D'après l'extrait sur les conditions dans la vente, pourquoi l'acheteur ne peut-il pas dire, selon Ahmad : « Je t'achète ce tissu à condition que tu le tailles et que tu le couses » ?

## Extrait du document
_ _ _ _
Quant aux termes "sauf une condition qui rend illicite ce qui est licite", il est ici question d'interdire, par le biais de la condition, non pas ce qui était seulement permis, mais ce qui, avant que l'on mette cette condition, était permis et faisait partie de ce que la transaction impliquait d'elle-même (Islâm aur jadîd mu'âsharatî massâ'ïl, p. 43 ; voir aussi Al-Qawâ'ïd un-nûrâniyya al-fiqhiyya, p. 226).
Toutefois, selon Ahmad, le fait de spécifier deux conditions dans une vente est interdit, car le Prophète a interdit qu'"il y ait deux conditions dans la vente" : "حدثنا عمرو بن شعيب، قال: حدثني أبي، عن أبيه، حتى ذكر عبد الله بن عمرو أن رسول الله صلى الله عليه وسلم قال: "لا يحل سلف وبيع، ولا شرطان في بيع، ولا ربح ما لم يضمن، ولا بيع ما ليس عندك". وهذا حديث حسن صحيح. قال إسحاق بن منصور: قلت لأحمد: "ما معنى نهى عن سلف وبيع؟" قال: "أن يكون يقرضه قرضا، ثم يبايعه عليه بيعا يزداد عليه. ويحتمل أن يكون يسلف إليه في شيء، فيقول: "إن لم يتهيأ عندك فهو بيع عليك""؛ قال إسحاق - يعني ابن راهويه - كما قال. قلت لأحمد: "وعن بيع ما لم تضمن"، قال: "لا يكون عندي إلا في الطعام ما لم تقبض"؛ قال إسحاق: كما قال في كل ما يكال أو يوزن. قال أحمد: "إذا قال: "أبيعك هذا الثوب وعلي خياطته وقصارته"، فهذا من نحو شرطين في بيع. وإذا قال: "أبيعكه وعليّ خياطته، فلا بأس به"، أو قال: "أبيعكه وعلي قصارته، فلا بأس به؛ إنما هو شرط واحد""؛ قال إسحاق كما قال" (at-Tirmidhî, n° 1234). Selon lui, il n'est donc pas permis que l'acheteur dise : "Je t'achète ce tissu à condition que tu le tailles et que tu le couses".
_ _ _ _
## Lignes répertoriées
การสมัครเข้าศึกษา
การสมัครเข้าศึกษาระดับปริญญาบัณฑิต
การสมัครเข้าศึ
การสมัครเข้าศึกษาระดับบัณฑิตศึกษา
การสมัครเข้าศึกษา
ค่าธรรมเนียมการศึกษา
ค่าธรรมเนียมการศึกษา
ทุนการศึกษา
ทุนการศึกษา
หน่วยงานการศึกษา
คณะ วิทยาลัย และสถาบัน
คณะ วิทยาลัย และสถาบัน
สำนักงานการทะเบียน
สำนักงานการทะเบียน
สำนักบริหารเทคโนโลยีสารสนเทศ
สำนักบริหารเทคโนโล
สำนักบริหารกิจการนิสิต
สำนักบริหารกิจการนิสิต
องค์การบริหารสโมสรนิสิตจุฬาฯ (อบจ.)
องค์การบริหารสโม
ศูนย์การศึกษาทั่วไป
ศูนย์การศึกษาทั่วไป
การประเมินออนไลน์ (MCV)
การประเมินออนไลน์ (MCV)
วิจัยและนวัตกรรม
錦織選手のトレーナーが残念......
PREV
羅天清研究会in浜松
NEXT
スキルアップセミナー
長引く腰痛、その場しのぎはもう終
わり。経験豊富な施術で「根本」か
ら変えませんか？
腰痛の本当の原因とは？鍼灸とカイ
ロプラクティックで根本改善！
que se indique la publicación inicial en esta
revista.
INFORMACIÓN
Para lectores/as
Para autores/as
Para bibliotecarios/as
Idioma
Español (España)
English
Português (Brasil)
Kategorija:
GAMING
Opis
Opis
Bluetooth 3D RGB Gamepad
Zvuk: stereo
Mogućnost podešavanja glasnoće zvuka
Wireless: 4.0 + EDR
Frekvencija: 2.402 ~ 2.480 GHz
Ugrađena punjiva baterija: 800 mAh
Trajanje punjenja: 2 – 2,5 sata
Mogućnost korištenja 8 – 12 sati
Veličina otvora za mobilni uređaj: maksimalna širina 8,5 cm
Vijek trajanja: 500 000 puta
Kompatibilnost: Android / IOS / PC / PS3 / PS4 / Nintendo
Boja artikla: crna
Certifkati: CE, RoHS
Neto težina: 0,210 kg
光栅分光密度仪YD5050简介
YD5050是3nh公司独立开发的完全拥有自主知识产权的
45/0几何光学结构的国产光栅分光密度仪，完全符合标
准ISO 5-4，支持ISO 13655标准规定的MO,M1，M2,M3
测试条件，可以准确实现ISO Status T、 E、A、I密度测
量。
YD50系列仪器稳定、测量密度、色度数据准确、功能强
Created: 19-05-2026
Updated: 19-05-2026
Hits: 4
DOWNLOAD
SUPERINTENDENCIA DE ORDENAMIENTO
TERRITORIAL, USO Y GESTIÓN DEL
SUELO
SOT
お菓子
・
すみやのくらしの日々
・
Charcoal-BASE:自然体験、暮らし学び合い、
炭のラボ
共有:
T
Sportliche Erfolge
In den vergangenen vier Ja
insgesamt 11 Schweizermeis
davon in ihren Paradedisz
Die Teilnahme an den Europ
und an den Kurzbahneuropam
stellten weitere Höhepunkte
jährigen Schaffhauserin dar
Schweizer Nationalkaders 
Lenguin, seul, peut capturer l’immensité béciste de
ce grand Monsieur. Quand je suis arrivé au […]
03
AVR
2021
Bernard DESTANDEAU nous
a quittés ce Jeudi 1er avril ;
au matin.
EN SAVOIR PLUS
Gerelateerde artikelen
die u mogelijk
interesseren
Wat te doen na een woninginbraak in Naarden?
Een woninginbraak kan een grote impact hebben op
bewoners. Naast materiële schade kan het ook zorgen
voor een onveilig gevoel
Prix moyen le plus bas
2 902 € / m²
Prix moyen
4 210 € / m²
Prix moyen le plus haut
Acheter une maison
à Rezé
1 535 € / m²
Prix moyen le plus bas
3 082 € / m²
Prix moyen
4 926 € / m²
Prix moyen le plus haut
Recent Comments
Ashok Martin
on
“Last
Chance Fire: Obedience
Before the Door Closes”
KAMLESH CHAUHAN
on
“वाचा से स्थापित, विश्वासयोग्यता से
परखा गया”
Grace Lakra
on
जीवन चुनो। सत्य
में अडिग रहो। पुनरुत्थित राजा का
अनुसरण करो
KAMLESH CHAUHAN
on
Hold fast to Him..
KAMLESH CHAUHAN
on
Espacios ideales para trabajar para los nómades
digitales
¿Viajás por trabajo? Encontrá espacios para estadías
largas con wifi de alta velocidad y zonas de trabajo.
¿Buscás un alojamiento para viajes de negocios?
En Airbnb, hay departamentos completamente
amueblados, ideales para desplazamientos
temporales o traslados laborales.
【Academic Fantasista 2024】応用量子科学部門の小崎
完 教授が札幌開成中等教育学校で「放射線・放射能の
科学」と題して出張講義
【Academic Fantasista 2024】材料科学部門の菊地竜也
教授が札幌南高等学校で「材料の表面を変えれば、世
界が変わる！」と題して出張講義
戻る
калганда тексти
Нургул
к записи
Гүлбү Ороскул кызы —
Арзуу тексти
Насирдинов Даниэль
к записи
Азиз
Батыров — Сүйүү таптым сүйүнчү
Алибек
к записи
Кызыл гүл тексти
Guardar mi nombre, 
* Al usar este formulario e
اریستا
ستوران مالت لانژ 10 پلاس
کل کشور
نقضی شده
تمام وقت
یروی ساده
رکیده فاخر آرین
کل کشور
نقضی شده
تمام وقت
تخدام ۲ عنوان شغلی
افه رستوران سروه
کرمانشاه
_ _ _ _
## Votre réponse
Cette formule impose deux conditions dans une même vente. Or, selon Ahmad, spécifier deux conditions dans une vente est interdit, car le Prophète a interdit qu'« il y ait deux conditions dans la vente ». Une seule condition, en revanche, ne pose pas de problème.